According to a UMR Research poll, 76 percent of New Zealanders support legal access to medical marijuana, compared to 12 percent opposed and 12 percent undecided, according to a Stuff report. The figure represents a 4 percent increase in support compared to a UMR survey from January.
“It’s quite remarkable that only 12 percent were opposed – this may be the lowest level of opposition ever found in a cannabis poll in New Zealand,” Max Abbot, a psychology and public health professor at the University of Auckland said in the report.

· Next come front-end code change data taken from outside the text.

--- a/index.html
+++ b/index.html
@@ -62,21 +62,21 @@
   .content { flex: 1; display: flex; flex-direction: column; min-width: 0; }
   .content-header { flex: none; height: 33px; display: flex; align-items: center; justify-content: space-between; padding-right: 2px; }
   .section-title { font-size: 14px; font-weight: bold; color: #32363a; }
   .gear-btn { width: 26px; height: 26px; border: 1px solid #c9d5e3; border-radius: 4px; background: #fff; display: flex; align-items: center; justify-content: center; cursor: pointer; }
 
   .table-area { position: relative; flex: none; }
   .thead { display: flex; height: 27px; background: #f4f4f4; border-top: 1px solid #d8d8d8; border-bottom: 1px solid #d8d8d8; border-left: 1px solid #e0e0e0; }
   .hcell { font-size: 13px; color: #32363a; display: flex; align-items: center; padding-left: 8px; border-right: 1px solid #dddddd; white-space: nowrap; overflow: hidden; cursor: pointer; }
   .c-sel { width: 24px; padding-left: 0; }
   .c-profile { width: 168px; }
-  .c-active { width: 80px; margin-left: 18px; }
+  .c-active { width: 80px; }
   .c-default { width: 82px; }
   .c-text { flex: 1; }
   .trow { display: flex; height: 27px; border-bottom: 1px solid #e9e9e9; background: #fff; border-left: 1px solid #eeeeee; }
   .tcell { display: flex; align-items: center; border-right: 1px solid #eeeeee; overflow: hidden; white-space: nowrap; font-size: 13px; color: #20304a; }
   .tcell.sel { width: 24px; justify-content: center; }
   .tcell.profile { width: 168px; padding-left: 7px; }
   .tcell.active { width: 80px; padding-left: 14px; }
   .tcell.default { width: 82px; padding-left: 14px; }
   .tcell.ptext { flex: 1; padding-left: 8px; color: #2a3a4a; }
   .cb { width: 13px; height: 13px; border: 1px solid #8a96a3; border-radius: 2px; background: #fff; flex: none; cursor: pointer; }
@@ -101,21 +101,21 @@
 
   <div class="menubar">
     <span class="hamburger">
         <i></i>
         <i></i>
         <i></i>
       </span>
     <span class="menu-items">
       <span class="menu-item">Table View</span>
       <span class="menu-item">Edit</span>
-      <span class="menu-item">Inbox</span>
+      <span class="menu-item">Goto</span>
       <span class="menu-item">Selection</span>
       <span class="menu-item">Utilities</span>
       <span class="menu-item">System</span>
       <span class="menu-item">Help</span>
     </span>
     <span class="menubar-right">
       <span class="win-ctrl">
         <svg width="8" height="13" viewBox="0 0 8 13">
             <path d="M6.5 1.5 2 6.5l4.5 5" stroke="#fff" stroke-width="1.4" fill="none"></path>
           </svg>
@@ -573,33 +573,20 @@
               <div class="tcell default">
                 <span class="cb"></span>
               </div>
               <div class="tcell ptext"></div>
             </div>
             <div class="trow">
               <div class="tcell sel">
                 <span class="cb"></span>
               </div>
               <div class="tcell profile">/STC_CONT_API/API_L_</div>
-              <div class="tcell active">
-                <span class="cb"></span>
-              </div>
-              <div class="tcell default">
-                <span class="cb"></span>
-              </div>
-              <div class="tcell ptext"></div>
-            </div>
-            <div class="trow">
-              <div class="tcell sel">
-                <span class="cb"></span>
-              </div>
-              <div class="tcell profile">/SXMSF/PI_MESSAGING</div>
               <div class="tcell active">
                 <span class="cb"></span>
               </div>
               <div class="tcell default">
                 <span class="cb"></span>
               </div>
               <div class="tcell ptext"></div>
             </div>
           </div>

The survey included a second question about whether natural cannabis products and therapies should be considered herbal remedies when used medically — which was supported by 61 percent of respondents, with 24 percent opposed and 15 percent undecided.

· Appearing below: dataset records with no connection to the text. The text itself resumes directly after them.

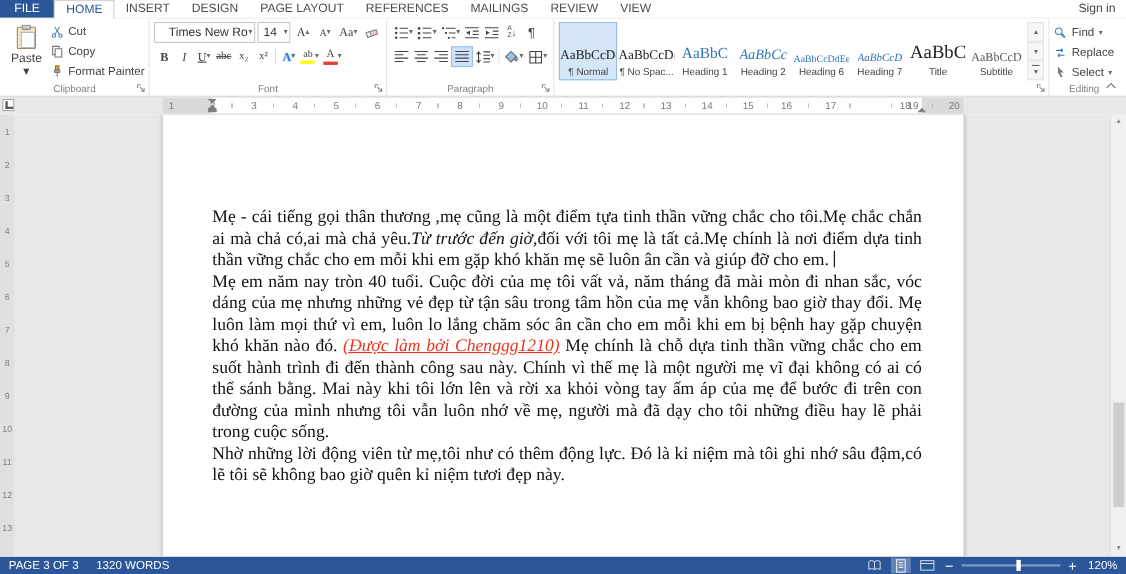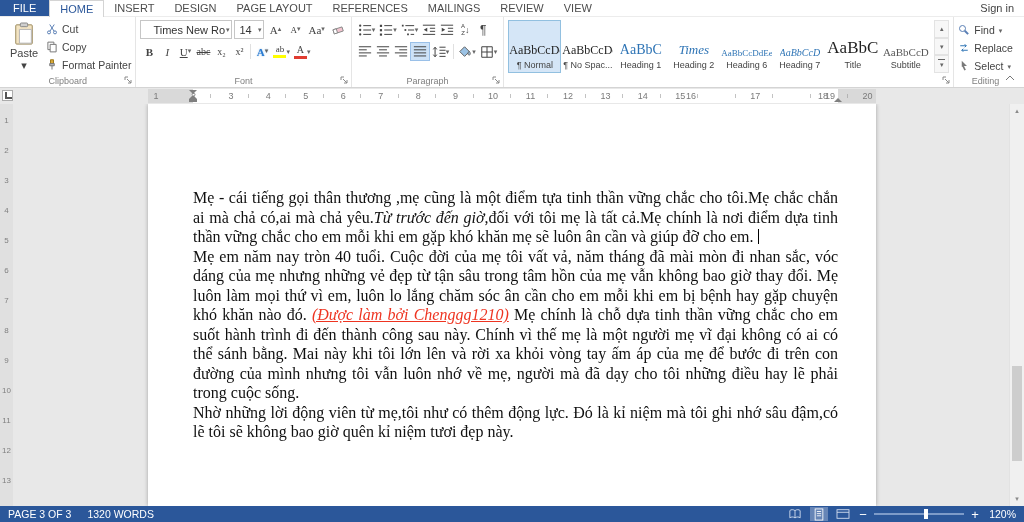--- a/index.html
+++ b/index.html
@@ -365,21 +365,21 @@
             </div>
             <div class="style-item">
               <div class="sp normal">AaBbCcDc</div>
               <div class="sl">¶ No Spac...</div>
             </div>
             <div class="style-item">
               <div class="sp h1">AaBbC</div>
               <div class="sl">Heading 1</div>
             </div>
             <div class="style-item">
-              <div class="sp h2">Times</div>
+              <div class="sp h2">AaBbCc</div>
               <div class="sl">Heading 2</div>
             </div>
             <div class="style-item">
               <div class="sp h6">AaBbCcDdEe</div>
               <div class="sl">Heading 6</div>
             </div>
             <div class="style-item">
               <div class="sp h7">AaBbCcD</div>
               <div class="sl">Heading 7</div>
             </div>
@@ -460,21 +460,21 @@
           <span style="left: 195.25px;">6</span>
           <span style="left: 232.7px;">7</span>
           <span style="left: 270.15px;">8</span>
           <span style="left: 307.6px;">9</span>
           <span style="left: 345.05px;">10</span>
           <span style="left: 382.5px;">11</span>
           <span style="left: 419.95px;">12</span>
           <span style="left: 457.4px;">13</span>
           <span style="left: 494.85px;">14</span>
           <span style="left: 532.3px;">15</span>
-          <span style="left: 543px;">16</span>
+          <span style="left: 567px;">16</span>
           <span style="left: 607.2px; text-align: right;">17</span>
           <span style="left: 675px;">18</span>
           <span style="left: 682.1px;">19</span>
           <span style="left: 719.55px;">20</span>
         </div>
       <div class="mk down" style="left:41px;"></div>
       <div class="mk up" style="left:41px;"></div>
       <div class="mk-box" style="left:41px;"></div>
       <div class="mk up" style="left:686px;bottom:1px;"></div>
     </div>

Helen Kelly, a former Council of Trade Unions president who stepped down from the post following a cancer diagnosis, said that lawmakers should act now on a medical marijuana program rather than wait for a future referendum.
“Politicians now have the choice — force those who are mainly unwell to collect signatures simply so the public will be believed, or act quickly and with mercy and fix this mess up so people like me, and many others, have safe and legal guaranteed access,” she said.
A poll earlier this month by NZ Drug Foundation found more than 80 percent supported access to medical marijuana, with 64 percent of respondents favoring legalization of cannabis for recreational use.